Seperti yang bisa dilihat, penerapan MW meningkatkan tingkat kerusakan warna.
Perbedaan warna total DE, yang merupakan kombinasi parameter L-, a- dan b-nilai, adalah parameter
kolorimetri yang secara ekstensif digunakan untuk mengkarakterisasi variasi warna dalam makanan selama
pemrosesan. Itu dihitung dari Persamaan. (3). Peningkatan DE diamati (Gbr. 4) dengan waktu pengeringan.
Hasil analisis regresi (Tabel 1) menunjukkan bahwa MW pengeringan dan data pengeringan udara panas
dapat berhasil dijelaskan oleh kinetika orde-nol (r2 nilai adalah 0,946 dan 0,991, masing-masing). Reaksi orde
nol serupa telah dilaporkan oleh Rhim et al. (1989) untuk perubahan warna jus anggur. Konstanta kinetik yang
menggambarkan perubahan total warna MW 0,6816 menitÀ1) lebih besar dari pada pengeringan udara panas
0,0274 menitÀ1). Dan juga variasi dalam nilai-nilai DE dari udara panas ± MW data pengeringan selesai
dipasang dengan baik ke model orde pertama r2 ˆ 0,943 †. HasilStudent tujimenunjukkan perbedaan yang
signifikan P <0,05 † antara nilai DE MW dan teknik pengeringan udara panas, sementara tidak ada perbedaan
yang terdeteksi antara metode pengeringan lainnya.
4.3. Chroma, Hue, dan BI
Nilai-nilai ini dihitung menggunakan Persamaan. (4) ± (6) dan ditunjukkan pada Tabel 2. Nilai Chroma menurun
selama pengeringan dan diikuti dengan cermat nilai- b. Nilai kroma menunjukkan derajat kejenuhan warna dan
sebanding dengan kekuatan warna. Sedikit perubahan ditemukan pada kroma antara buah segar dan kering
dan tidak berbeda P> 0,05 † di antara teknik pengeringan. Ini menunjukkan stabilitas warna kuning pada buah
kiwi. Beberapa peneliti (Barreiro et al., 1997; Lee dan Coates, 1999; Palou et al., 1999) telah melaporkan
pengamatan serupa. Nilai sudut Hue juga menurun dari sekitar 97,16 menjadi 65,47 selama proses
pengeringan. Ini menyarankan pengurangan dari yang lebih hijau (ketika Hue> 90 °) ke warna oranye-merah
(ketika Hue <90 °) warna buah kiwi kering (Waliszewski et al., 1999).

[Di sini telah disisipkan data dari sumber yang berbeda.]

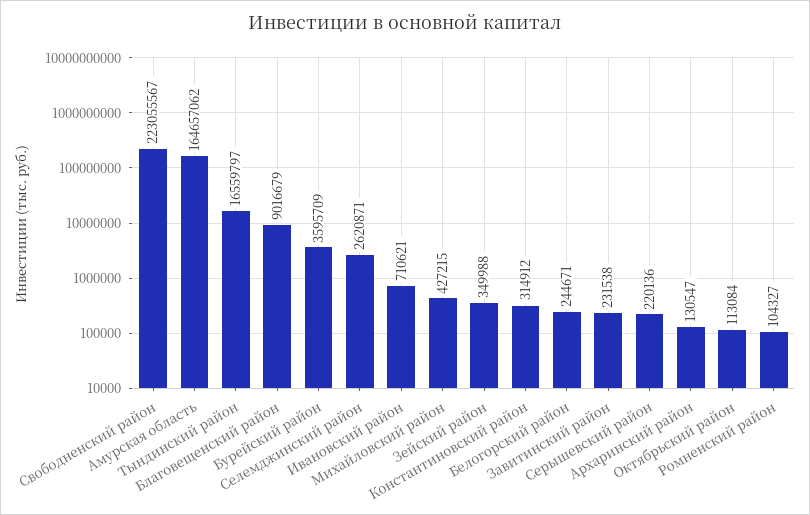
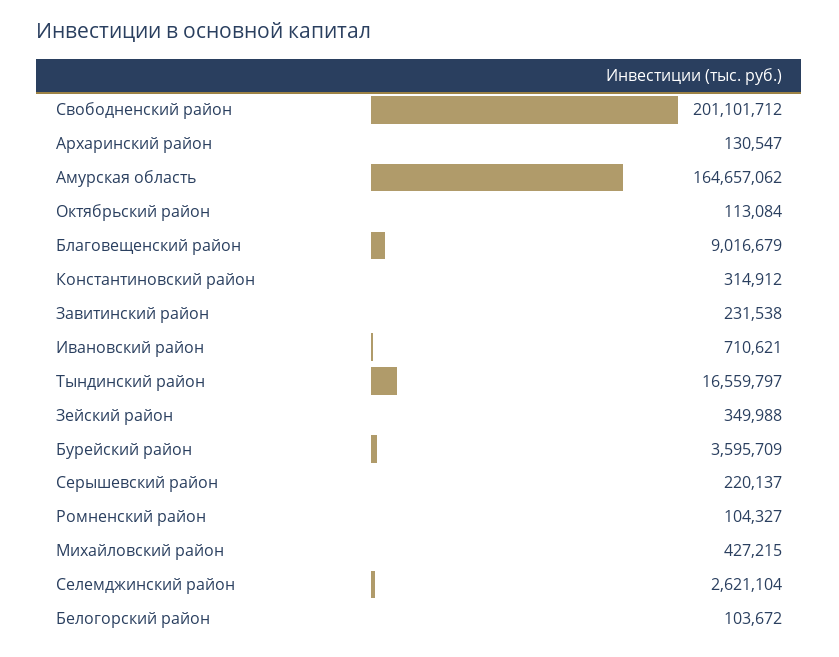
  {
-   "Свободненский район": 223055567,
+   "Свободненский район": 201101712,
    "Амурская область": 164657062,
    "Тындинский район": 16559797,
    "Благовещенский район": 9016679,
    "Бурейский район": 3595709,
-   "Селемджинский район": 2620871,
+   "Селемджинский район": 2621104,
    "Ивановский район": 710621,
    "Михайловский район": 427215,
    "Зейский район": 349988,
    "Константиновский район": 314912,
-   "Белогорский район": 244671,
+   "Белогорский район": 103672,
    "Завитинский район": 231538,
-   "Серышевский район": 220136,
+   "Серышевский район": 220137,
    "Архаринский район": 130547,
    "Октябрьский район": 113084,
    "Ромненский район": 104327
  }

Perubahan dalam nilai sudut Hue tidak
signifikan P> 0,05 † dibandingkan dengan proses pengeringan.warnalain
Parameter adalah BI yang mewakili kemurnian warna coklat dan dilaporkan sebagai parameter penting dalam
proses di mana enzimatik dan pencoklatan non-enzimatik terjadi (Palou et al., 1999). Dalam studi ini, nilai BI
berubah antara 42,15 dan 78,93 selama MW; 42,11 dan 54,38 selama udara panas dan 42,11 dan 67,40
selama proses pengeringan selesai udara panas ± MW. Secara statistik, perubahan antara data MW dan
proses pengeringan udara panas adalah signifikan P <0,05 † saja. Hasil ini menunjukkan bahwa teknik
pengeringan MW sangat berpengaruh . Gambar. 4. Perubahan dalam perbedaan warna buah kiwi selama pengeringan ((a) MW,
(b) udara panas, (c) udara panas ± MW pengeringan).

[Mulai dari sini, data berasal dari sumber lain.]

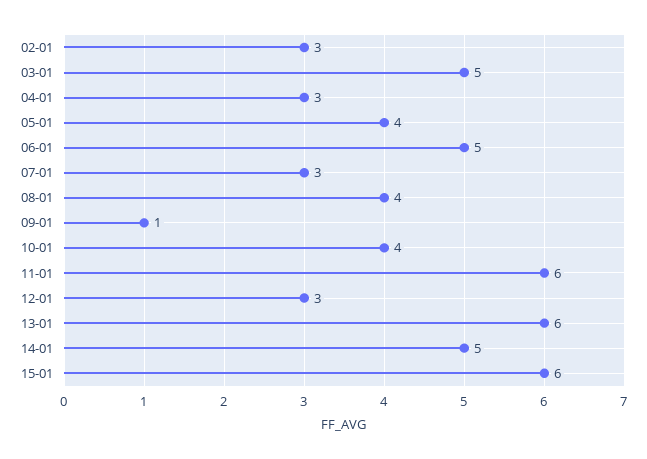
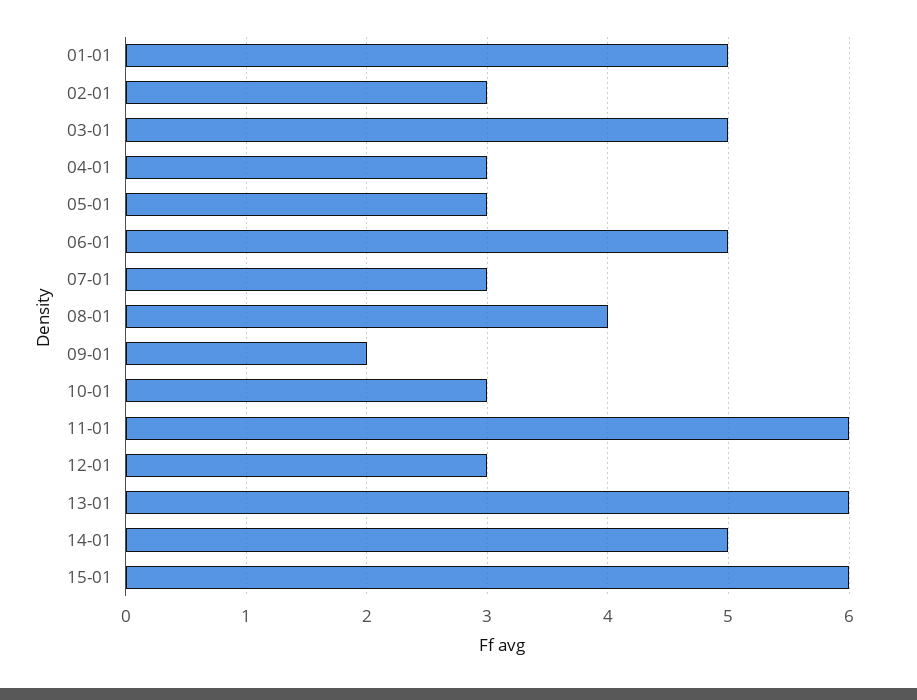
  {
    "02-01": 3,
    "03-01": 5,
    "04-01": 3,
-   "05-01": 4,
+   "05-01": 3,
    "06-01": 5,
    "07-01": 3,
    "08-01": 4,
-   "09-01": 1,
+   "09-01": 2,
-   "10-01": 4,
+   "10-01": 3,
    "11-01": 6,
    "12-01": 3,
    "13-01": 6,
    "14-01": 5,
-   "15-01": 6
+   "15-01": 6,
+   "01-01": 5
  }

174 M. Maskan / Journal of Food Engineering 48 (2001) 169 ± 175
menyemarakkan kualitas warna buah kiwi dan menghasilkan lebih banyak senyawa coklat.
5. Kesimpulan
Pengeringan udara panas memiliki sedikit pengaruh pada warna buah kiwi dibandingkan dengan MW dan
udara panas ± MW pengeringan. Semua parameter dipengaruhi dari kondisi pengeringan. Pengenalan MW
meningkatkan laju deterasi warna. Hasil BI menunjukkan bahwa teknik pengeringan MW menghasilkan lebih
banyak produk coklat. Peningkatan nilai-a mendukung hasil ini.